*TRECHO EXTRAÍDO*
/---
Uma crônica da Assembleia Internacional de CL realizada em Cervino, na Itália, em agosto de 2015
“Um imprevisto é a única esperança”, dizia o poeta Eugenio Montale. Foram assim esses cinco dias em Cervino: dias imprevistos. Um encontro aos pés do monte Cervino, na Itália, que reuniu 450 pessoas, vindas de oitenta países para a Assembleia Internacional dos Responsáveis de CL. Pessoas que vivem essa experiência há anos; outros que encontraram o Movimento há pouco tempo e lhes foi dito “Venha”; e também convidados que vieram por causa de uma correspondência vislumbrada no olhar de um amigo. Faíscas de uma Presença que nos abraça.
\---
*INFORMAÇÕES FORNECIDAS*
/---
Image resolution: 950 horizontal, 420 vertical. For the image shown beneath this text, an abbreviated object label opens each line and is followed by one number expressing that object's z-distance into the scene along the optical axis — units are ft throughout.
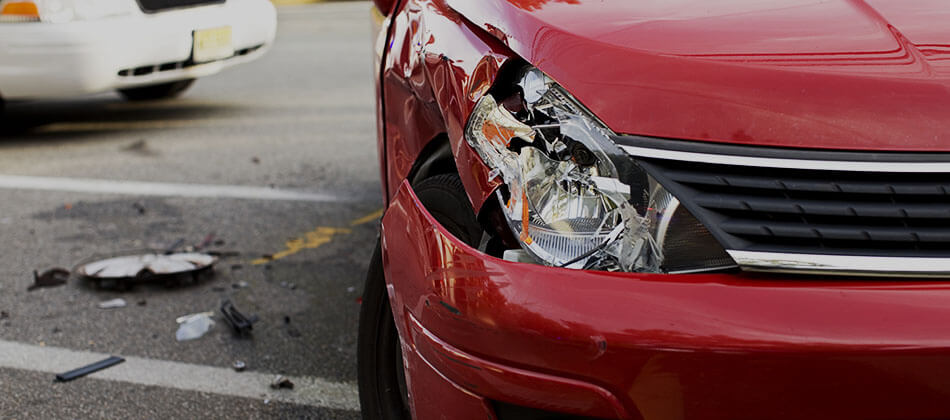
\---
*O QUE SE PEDE*
**a)** Traduza para o inglês esta frase da crônica: “Foram assim esses cinco dias em Cervino: dias imprevistos.”
**b)** Extraia da crônica, sem qualquer alteração, todo o trecho que se estende desde “Uma crônica da” até “que nos abraça.”.

*RESPOSTAS DO EXERCÍCIO*
**a)** That is how those five days in Cervino were: unforeseen days.

**b)**
Uma crônica da Assembleia Internacional de CL realizada em Cervino, na Itália, em agosto de 2015
“Um imprevisto é a única esperança”, dizia o poeta Eugenio Montale. Foram assim esses cinco dias em Cervino: dias imprevistos. Um encontro aos pés do monte Cervino, na Itália, que reuniu 450 pessoas, vindas de oitenta países para a Assembleia Internacional dos Responsáveis de CL. Pessoas que vivem essa experiência há anos; outros que encontraram o Movimento há pouco tempo e lhes foi dito “Venha”; e também convidados que vieram por causa de uma correspondência vislumbrada no olhar de um amigo. Faíscas de uma Presença que nos abraça.